Please write out exactly the lines of the data below from the line holding "right hip: (114, 584)" through the line holding "left knee: (531, 407)", and leave out the rest.

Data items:
----

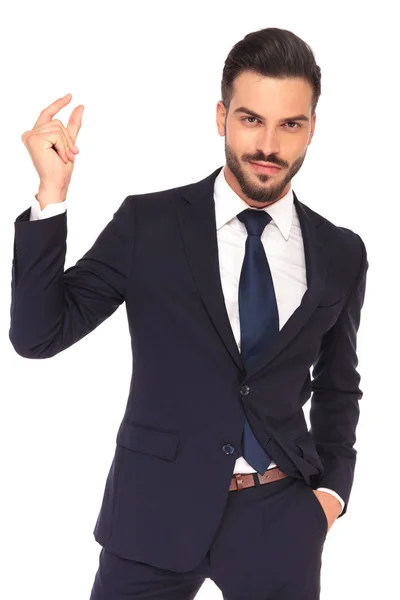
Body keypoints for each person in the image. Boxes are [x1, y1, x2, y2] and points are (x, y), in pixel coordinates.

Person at [10, 26, 368, 600]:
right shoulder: (148, 225)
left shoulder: (341, 252)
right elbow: (38, 335)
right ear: (221, 116)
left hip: (281, 520)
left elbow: (338, 386)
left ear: (312, 129)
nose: (269, 145)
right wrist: (51, 196)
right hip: (152, 511)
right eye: (251, 119)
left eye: (290, 124)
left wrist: (330, 499)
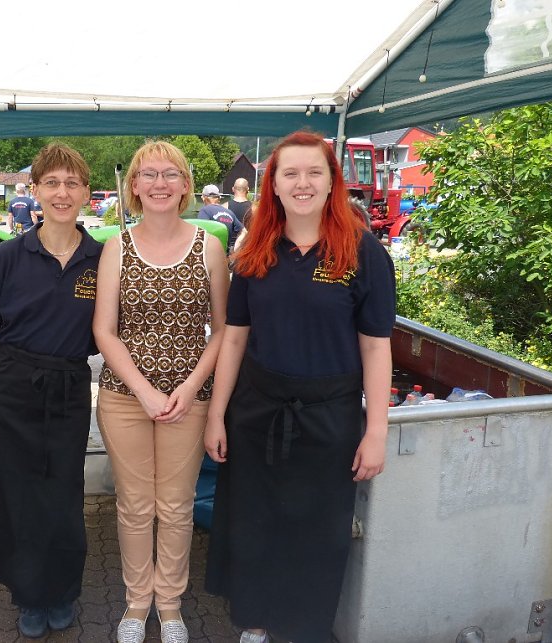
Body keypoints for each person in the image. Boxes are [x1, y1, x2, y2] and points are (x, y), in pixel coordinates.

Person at [204, 130, 396, 643]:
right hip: (257, 412)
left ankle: (303, 628)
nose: (302, 183)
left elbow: (376, 347)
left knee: (316, 531)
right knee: (254, 523)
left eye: (314, 172)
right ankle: (254, 623)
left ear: (332, 181)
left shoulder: (363, 252)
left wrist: (377, 430)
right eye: (290, 173)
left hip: (329, 418)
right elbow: (235, 338)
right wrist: (217, 415)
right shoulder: (254, 250)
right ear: (273, 184)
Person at [0, 143, 102, 639]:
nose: (62, 193)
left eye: (72, 183)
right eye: (52, 183)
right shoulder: (8, 256)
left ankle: (60, 591)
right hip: (11, 389)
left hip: (68, 389)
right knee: (16, 496)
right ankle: (28, 595)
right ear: (34, 190)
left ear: (86, 192)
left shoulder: (101, 260)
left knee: (61, 494)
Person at [93, 141, 229, 643]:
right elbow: (105, 330)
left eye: (170, 174)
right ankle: (137, 602)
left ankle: (169, 605)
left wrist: (190, 389)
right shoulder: (117, 247)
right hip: (125, 398)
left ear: (185, 185)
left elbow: (223, 330)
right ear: (134, 185)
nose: (159, 183)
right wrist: (145, 391)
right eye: (148, 174)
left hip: (189, 400)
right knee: (134, 506)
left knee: (175, 506)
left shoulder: (209, 246)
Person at [197, 184, 243, 252]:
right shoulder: (230, 213)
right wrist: (235, 249)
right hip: (225, 255)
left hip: (210, 254)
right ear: (219, 198)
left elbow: (200, 233)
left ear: (203, 198)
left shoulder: (205, 211)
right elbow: (244, 232)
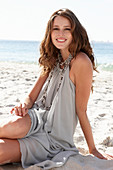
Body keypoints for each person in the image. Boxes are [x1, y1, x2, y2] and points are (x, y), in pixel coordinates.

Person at [0, 8, 113, 169]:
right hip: (36, 119)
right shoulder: (52, 58)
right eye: (56, 29)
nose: (61, 34)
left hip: (53, 139)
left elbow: (82, 110)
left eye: (67, 29)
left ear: (75, 33)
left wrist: (93, 149)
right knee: (14, 125)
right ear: (50, 33)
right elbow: (31, 97)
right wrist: (24, 104)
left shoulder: (81, 61)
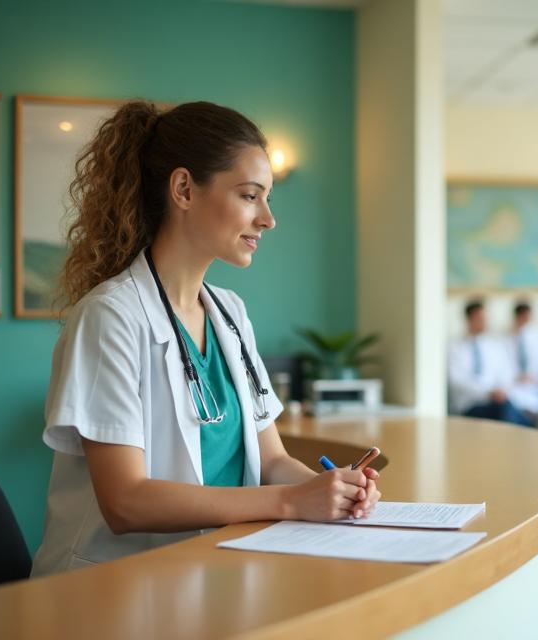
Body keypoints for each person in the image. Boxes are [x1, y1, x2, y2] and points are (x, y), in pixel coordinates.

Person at [31, 101, 380, 576]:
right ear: (183, 189)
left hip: (214, 569)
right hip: (114, 584)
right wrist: (290, 502)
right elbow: (126, 502)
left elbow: (272, 459)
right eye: (250, 196)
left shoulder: (229, 313)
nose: (267, 220)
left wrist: (332, 489)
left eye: (267, 199)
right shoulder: (110, 317)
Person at [448, 301, 531, 426]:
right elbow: (457, 381)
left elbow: (506, 375)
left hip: (498, 401)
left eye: (486, 318)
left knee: (511, 409)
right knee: (511, 413)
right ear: (469, 320)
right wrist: (487, 392)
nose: (485, 322)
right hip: (470, 404)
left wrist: (501, 390)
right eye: (480, 318)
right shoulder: (455, 348)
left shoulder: (494, 347)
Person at [505, 302, 538, 423]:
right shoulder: (505, 340)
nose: (525, 322)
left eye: (527, 318)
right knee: (512, 408)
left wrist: (535, 378)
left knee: (531, 407)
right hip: (513, 387)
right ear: (516, 318)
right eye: (522, 318)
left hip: (534, 386)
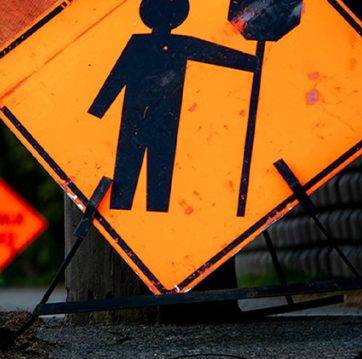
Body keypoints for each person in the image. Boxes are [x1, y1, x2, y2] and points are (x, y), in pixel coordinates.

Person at [88, 0, 257, 212]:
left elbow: (214, 53)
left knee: (147, 168)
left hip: (154, 117)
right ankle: (133, 209)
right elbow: (117, 76)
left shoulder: (146, 43)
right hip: (149, 117)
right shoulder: (167, 43)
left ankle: (143, 210)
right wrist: (97, 109)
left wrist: (253, 63)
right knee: (145, 168)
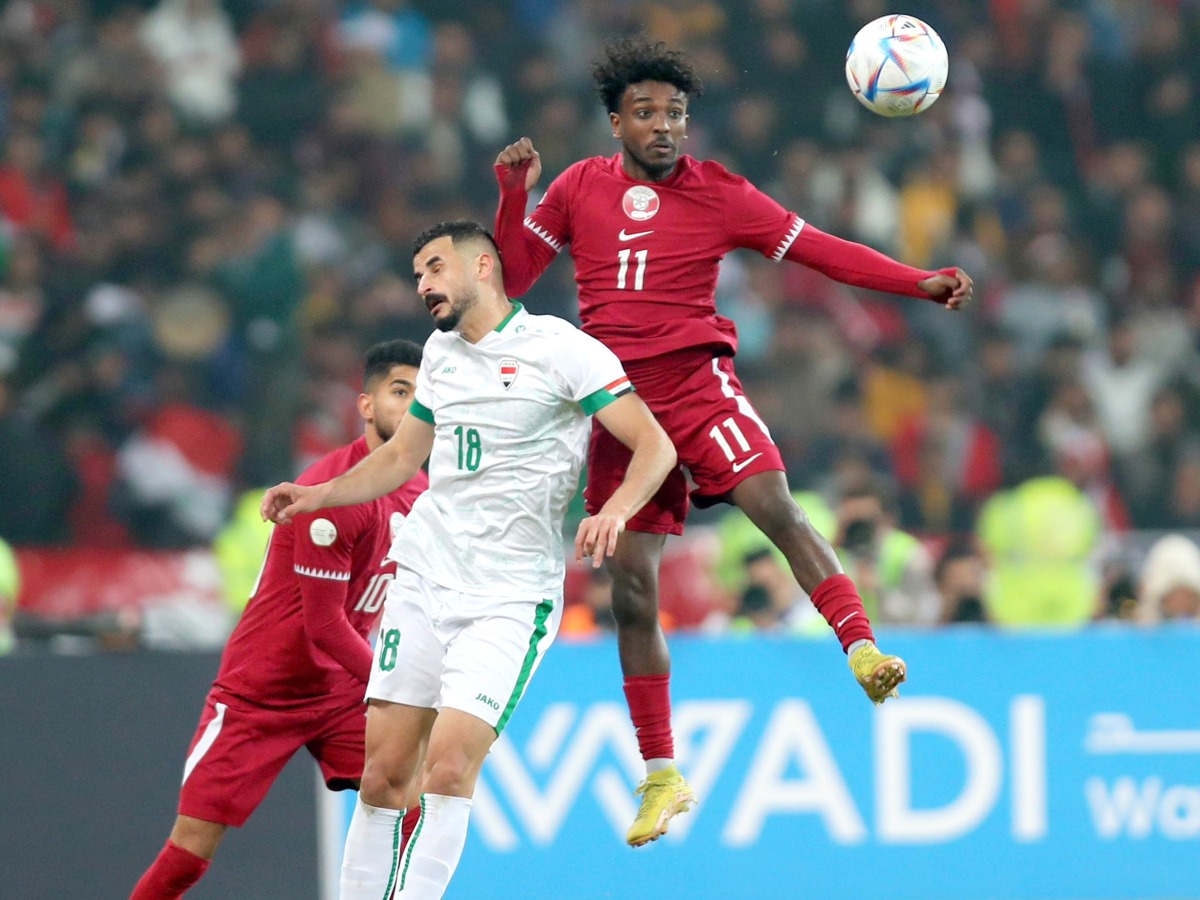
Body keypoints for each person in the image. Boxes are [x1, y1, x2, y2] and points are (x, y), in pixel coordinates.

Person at [493, 37, 974, 844]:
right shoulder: (577, 187)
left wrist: (914, 282)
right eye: (645, 112)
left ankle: (861, 649)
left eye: (676, 113)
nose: (664, 126)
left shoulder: (722, 193)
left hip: (695, 385)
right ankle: (661, 775)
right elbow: (508, 279)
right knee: (632, 591)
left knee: (775, 507)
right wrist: (514, 196)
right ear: (616, 121)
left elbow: (824, 250)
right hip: (619, 407)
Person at [259, 221, 676, 898]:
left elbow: (655, 445)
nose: (422, 285)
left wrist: (615, 509)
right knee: (384, 776)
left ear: (482, 266)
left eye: (433, 268)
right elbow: (399, 459)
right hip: (425, 576)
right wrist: (316, 495)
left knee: (449, 769)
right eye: (417, 274)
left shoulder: (562, 350)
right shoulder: (441, 354)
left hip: (509, 598)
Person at [130, 339, 429, 899]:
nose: (413, 405)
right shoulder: (335, 492)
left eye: (423, 394)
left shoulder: (423, 492)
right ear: (365, 405)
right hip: (261, 692)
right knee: (189, 855)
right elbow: (324, 627)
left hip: (339, 689)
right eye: (399, 391)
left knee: (413, 804)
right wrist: (396, 687)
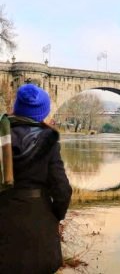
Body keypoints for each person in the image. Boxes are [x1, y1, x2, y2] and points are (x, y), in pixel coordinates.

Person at [0, 83, 72, 273]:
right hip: (38, 223)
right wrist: (55, 216)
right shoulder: (48, 139)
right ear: (42, 114)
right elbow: (62, 190)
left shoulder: (1, 137)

----

[REPLY TO THE EXERCISE]
right hip: (114, 584)
right wrist: (290, 502)
right elbow: (126, 502)
left elbow: (272, 459)
right eye: (250, 196)
left shoulder: (229, 313)
nose: (267, 220)
left wrist: (332, 489)
left eye: (267, 199)
right shoulder: (110, 317)
Person at [448, 301, 531, 426]:
right elbow: (457, 381)
left elbow: (506, 375)
left hip: (498, 401)
left eye: (486, 318)
left knee: (511, 409)
right knee: (511, 413)
right ear: (469, 320)
right wrist: (487, 392)
nose: (485, 322)
right hip: (470, 404)
left wrist: (501, 390)
right eye: (480, 318)
right shoulder: (455, 348)
left shoulder: (494, 347)
Person at [505, 302, 538, 423]:
right shoulder: (505, 340)
nose: (525, 322)
left eye: (527, 318)
right knee: (512, 408)
left wrist: (535, 378)
left knee: (531, 407)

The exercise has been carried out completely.